Excerpted records section start

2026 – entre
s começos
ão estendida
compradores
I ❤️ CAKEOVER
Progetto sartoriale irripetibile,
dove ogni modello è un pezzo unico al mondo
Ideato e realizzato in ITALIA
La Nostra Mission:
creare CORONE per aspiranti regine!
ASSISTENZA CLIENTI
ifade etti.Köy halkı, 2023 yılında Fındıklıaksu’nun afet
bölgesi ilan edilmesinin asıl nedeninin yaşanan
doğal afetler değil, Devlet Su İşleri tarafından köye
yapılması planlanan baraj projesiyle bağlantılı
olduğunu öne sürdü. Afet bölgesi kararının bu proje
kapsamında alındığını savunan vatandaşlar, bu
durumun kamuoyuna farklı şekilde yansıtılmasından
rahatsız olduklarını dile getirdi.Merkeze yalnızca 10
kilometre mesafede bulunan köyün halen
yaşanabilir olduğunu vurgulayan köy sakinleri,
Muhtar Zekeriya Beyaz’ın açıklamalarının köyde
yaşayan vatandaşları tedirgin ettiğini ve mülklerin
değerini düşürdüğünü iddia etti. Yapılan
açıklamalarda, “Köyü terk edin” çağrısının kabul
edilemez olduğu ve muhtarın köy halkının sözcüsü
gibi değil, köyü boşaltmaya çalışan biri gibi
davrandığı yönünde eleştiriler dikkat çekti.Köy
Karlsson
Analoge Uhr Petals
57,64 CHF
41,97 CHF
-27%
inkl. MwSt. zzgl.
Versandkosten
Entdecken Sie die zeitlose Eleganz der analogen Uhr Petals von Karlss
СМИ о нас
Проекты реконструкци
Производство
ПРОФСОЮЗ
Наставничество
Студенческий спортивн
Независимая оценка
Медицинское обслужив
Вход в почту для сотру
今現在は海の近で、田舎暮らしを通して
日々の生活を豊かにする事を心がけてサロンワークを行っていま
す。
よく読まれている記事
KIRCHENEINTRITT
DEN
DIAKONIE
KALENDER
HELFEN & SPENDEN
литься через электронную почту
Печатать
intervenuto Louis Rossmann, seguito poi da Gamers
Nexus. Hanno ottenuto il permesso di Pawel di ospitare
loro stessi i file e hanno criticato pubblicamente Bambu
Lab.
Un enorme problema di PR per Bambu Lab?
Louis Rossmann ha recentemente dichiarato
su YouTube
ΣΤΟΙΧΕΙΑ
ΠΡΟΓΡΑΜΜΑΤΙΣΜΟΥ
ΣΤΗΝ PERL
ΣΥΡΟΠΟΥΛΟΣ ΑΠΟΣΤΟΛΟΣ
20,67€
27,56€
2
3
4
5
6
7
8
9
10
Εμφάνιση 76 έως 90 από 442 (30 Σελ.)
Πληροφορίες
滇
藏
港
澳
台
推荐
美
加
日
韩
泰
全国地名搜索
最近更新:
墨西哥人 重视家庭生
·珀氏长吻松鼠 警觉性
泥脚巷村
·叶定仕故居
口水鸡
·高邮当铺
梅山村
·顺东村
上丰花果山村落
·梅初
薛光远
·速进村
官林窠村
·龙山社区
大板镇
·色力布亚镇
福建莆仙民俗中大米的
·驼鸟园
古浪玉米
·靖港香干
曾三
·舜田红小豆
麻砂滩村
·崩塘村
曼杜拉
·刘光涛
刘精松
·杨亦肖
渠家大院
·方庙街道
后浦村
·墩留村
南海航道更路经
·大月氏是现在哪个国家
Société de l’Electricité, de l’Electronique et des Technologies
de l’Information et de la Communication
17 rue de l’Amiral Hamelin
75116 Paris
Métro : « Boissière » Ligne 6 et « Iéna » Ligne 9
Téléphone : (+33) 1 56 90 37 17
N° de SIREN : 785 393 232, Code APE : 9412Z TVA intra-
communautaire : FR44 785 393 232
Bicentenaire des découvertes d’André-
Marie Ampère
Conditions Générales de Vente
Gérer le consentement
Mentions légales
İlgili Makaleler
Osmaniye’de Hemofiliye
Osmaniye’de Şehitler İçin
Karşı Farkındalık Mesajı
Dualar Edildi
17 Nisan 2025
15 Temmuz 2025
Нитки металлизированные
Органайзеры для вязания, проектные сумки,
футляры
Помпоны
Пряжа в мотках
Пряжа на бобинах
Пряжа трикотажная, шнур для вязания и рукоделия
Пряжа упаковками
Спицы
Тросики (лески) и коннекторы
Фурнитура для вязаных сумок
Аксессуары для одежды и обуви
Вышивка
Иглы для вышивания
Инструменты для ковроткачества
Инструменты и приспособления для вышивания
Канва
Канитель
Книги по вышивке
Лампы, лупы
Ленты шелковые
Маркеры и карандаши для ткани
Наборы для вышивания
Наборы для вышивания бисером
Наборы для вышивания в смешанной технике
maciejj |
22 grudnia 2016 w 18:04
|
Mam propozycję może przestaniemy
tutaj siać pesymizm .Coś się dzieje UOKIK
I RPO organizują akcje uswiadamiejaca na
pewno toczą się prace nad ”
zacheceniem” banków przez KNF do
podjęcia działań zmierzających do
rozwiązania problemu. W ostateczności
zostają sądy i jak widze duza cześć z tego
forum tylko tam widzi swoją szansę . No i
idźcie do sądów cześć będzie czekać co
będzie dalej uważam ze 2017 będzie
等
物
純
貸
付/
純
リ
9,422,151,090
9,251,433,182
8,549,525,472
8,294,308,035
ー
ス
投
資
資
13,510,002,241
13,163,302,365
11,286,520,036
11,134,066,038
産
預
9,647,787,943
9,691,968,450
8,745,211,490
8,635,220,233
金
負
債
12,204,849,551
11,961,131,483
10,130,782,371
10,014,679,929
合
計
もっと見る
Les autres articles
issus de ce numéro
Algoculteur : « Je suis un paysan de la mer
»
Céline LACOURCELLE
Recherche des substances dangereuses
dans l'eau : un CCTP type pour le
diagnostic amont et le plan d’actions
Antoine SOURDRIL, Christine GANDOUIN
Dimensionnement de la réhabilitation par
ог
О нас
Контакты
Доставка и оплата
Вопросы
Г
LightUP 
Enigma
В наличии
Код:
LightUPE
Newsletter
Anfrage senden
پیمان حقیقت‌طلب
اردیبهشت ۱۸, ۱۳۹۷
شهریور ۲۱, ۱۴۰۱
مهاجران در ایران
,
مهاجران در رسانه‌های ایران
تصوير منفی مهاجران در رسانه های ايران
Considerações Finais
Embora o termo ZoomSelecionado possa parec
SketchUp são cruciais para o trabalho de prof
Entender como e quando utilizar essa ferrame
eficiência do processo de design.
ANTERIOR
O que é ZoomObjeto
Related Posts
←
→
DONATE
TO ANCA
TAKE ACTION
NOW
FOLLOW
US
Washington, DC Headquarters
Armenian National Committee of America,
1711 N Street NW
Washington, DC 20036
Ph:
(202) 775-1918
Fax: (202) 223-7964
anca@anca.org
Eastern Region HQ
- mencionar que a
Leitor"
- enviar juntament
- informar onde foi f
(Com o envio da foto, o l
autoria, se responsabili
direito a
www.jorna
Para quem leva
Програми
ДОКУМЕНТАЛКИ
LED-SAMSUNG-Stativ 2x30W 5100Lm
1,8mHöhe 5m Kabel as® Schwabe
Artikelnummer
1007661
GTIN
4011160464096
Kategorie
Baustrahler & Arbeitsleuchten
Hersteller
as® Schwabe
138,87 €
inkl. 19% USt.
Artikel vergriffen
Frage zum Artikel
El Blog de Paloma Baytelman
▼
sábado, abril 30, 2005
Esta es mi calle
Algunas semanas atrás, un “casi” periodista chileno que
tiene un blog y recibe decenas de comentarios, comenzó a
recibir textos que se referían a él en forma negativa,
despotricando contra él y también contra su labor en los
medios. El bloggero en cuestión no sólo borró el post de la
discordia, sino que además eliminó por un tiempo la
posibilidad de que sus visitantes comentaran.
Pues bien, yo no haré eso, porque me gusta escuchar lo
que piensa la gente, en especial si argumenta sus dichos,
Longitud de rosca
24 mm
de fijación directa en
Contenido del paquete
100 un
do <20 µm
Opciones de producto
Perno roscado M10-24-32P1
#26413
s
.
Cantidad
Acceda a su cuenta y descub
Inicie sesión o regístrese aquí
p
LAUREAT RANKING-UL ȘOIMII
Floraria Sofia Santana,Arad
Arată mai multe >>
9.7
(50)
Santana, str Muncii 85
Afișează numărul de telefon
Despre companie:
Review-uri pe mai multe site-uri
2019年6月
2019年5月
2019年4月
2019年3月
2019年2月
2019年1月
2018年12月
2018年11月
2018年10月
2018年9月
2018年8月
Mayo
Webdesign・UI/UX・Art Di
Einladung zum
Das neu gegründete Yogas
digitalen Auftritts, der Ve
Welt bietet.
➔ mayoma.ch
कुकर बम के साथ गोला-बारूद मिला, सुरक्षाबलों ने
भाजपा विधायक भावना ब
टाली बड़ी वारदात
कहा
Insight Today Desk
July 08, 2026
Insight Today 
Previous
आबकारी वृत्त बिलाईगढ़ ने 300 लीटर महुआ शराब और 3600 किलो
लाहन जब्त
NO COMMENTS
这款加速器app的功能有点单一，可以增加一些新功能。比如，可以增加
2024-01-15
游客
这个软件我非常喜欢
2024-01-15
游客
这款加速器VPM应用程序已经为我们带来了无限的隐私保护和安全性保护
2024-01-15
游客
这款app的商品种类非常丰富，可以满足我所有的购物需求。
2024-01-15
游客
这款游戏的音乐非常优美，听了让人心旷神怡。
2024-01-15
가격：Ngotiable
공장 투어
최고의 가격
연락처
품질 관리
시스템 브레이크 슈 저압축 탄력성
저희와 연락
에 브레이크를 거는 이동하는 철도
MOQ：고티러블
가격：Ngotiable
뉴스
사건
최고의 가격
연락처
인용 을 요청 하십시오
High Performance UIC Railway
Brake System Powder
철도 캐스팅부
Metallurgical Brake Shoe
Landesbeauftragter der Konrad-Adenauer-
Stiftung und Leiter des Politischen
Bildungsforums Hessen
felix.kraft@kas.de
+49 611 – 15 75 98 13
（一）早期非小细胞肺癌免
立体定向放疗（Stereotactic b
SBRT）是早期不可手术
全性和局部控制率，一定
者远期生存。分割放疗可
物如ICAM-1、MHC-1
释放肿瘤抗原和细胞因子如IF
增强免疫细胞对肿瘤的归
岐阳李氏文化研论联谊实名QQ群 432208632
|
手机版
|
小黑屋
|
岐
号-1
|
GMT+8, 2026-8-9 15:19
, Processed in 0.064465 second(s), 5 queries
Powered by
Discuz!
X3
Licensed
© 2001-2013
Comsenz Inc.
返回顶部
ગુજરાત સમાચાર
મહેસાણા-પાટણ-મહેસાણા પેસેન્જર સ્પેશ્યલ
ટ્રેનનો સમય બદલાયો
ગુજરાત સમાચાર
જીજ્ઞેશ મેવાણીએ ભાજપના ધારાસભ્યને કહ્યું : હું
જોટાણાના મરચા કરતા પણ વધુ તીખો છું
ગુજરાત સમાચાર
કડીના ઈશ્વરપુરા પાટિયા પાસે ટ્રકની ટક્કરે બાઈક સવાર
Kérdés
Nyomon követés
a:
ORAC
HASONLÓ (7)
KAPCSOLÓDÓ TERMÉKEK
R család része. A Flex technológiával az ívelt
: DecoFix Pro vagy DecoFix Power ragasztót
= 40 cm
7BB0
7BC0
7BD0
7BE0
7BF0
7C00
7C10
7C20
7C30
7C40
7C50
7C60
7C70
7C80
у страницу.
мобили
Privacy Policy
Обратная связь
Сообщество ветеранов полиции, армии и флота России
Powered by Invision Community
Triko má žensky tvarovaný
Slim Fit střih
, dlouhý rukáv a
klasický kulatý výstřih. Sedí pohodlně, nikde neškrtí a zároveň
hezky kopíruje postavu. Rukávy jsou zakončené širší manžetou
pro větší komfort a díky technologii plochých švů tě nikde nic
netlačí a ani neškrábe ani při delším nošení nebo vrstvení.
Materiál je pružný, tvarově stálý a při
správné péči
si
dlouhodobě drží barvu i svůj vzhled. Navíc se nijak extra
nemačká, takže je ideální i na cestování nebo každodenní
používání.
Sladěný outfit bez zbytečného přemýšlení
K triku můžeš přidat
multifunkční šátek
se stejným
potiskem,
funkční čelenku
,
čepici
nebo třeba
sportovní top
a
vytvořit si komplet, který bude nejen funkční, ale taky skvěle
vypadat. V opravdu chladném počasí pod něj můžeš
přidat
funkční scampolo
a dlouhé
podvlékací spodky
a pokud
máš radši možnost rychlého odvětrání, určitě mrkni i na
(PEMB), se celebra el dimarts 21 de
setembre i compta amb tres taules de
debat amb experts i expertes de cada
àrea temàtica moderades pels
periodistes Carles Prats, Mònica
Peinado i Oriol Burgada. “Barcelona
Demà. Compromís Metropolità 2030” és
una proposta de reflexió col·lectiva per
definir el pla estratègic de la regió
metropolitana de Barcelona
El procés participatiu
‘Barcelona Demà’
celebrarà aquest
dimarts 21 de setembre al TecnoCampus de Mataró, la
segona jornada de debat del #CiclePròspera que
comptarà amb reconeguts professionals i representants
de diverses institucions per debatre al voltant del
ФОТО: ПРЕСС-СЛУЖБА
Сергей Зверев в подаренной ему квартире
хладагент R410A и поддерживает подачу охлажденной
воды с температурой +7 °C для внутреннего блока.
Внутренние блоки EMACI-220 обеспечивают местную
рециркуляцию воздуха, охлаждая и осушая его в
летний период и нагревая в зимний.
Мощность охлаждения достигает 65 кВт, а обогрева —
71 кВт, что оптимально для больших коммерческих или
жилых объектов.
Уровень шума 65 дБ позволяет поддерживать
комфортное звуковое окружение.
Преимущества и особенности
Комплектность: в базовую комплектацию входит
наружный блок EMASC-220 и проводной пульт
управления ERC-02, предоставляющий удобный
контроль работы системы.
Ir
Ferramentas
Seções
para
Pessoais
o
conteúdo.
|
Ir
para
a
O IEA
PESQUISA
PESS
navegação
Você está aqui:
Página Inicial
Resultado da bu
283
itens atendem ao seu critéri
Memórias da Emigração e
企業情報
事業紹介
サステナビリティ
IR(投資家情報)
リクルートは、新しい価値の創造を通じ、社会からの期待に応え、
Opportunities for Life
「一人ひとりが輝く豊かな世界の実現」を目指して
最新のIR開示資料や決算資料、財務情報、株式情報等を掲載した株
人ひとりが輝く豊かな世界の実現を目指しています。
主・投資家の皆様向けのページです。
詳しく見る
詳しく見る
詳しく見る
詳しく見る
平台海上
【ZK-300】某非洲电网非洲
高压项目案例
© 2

Excerpted records section end

Your instructions
Arrange the lines from the beginning of the listing through the line containing "olduğunu öne sürdü.", inclusive, as a numbered list, leaving out any blank lines.

Solution for this problem
1. 2026 – entre
2. s começos
3. ão estendida
4. compradores
5. I ❤️ CAKEOVER
6. Progetto sartoriale irripetibile,
7. dove ogni modello è un pezzo unico al mondo
8. Ideato e realizzato in ITALIA
9. La Nostra Mission:
10. creare CORONE per aspiranti regine!
11. ASSISTENZA CLIENTI
12. ifade etti.Köy halkı, 2023 yılında Fındıklıaksu’nun afet
13. bölgesi ilan edilmesinin asıl nedeninin yaşanan
14. doğal afetler değil, Devlet Su İşleri tarafından köye
15. yapılması planlanan baraj projesiyle bağlantılı
16. olduğunu öne sürdü. Afet bölgesi kararının bu proje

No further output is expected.